Records to process below:
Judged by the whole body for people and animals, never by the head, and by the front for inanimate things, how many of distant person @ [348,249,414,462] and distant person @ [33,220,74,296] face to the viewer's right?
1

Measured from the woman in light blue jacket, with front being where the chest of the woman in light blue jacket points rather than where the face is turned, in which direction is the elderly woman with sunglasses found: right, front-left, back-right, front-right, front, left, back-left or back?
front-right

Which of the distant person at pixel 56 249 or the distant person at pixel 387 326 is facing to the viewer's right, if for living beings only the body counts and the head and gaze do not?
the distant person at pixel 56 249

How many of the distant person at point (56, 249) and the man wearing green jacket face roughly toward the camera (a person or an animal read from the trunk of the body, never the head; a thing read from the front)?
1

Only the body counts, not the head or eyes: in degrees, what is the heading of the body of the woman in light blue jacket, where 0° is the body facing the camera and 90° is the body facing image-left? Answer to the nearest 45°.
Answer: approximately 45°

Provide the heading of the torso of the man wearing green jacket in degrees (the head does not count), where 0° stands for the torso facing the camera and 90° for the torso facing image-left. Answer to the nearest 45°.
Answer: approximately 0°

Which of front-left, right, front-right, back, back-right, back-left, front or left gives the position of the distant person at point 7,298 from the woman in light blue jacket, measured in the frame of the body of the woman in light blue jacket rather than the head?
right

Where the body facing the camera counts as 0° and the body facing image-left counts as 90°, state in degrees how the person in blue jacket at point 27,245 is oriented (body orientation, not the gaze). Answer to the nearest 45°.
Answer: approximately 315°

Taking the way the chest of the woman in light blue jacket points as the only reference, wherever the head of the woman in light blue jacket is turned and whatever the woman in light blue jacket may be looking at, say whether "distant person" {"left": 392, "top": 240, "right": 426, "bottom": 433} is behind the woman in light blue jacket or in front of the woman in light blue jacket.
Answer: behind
End of Records to process.
▸ Problem details:
Copy the records above, swapping each occurrence of "man wearing green jacket" for "man in green jacket" and leaving every other character unchanged.

▸ Completed task:
Judged by the whole body for people and animals, never by the head, and by the front for inanimate things, how many of distant person @ [348,249,414,462] and distant person @ [33,220,74,296] face to the viewer's right?
1

Measured from the woman in light blue jacket, with front being where the chest of the woman in light blue jacket points rather than where the face is turned, in which direction is the elderly woman with sunglasses found: right, front-left, back-right, front-right, front, left, back-left or back?
front-right

Which of the distant person at pixel 56 249 or the distant person at pixel 387 326 is facing to the viewer's right, if for living beings only the body counts and the head and gaze do not?
the distant person at pixel 56 249

How many of the distant person at point (56, 249) and the man in green jacket face roughly toward the camera (a person or an animal read from the trunk of the body, never the head; a thing read from the front)?
1

Only the body counts, not the head or eyes: in degrees, what is the heading of the body of the woman in light blue jacket, where 0° is the body facing the camera and 90° is the body facing image-left? Answer to the nearest 45°.
Answer: approximately 45°

Provide the heading of the torso of the man in green jacket in degrees (the head does not count), where 0° stands for the torso facing the camera and 90° for the torso facing image-left. Answer to the nearest 45°.
Answer: approximately 0°

Which of front-left, right, front-right, back, back-right, back-left, front or left gives the position of the distant person at point 7,298 from the woman in light blue jacket, measured in the frame of the body of the woman in light blue jacket rather than the head?
right

Where the body facing the camera counts as 0° and the body facing image-left counts as 90°, state in degrees how the person in blue jacket at point 27,245 is oriented (body orientation, not the gaze). Answer to the nearest 45°.
Answer: approximately 315°

Taking the way the chest of the woman in light blue jacket points as the only reference, wherever the head of the woman in light blue jacket is turned and whatever the woman in light blue jacket may be looking at, say whether "distant person" {"left": 392, "top": 240, "right": 426, "bottom": 433} is behind the woman in light blue jacket or in front of the woman in light blue jacket.
Answer: behind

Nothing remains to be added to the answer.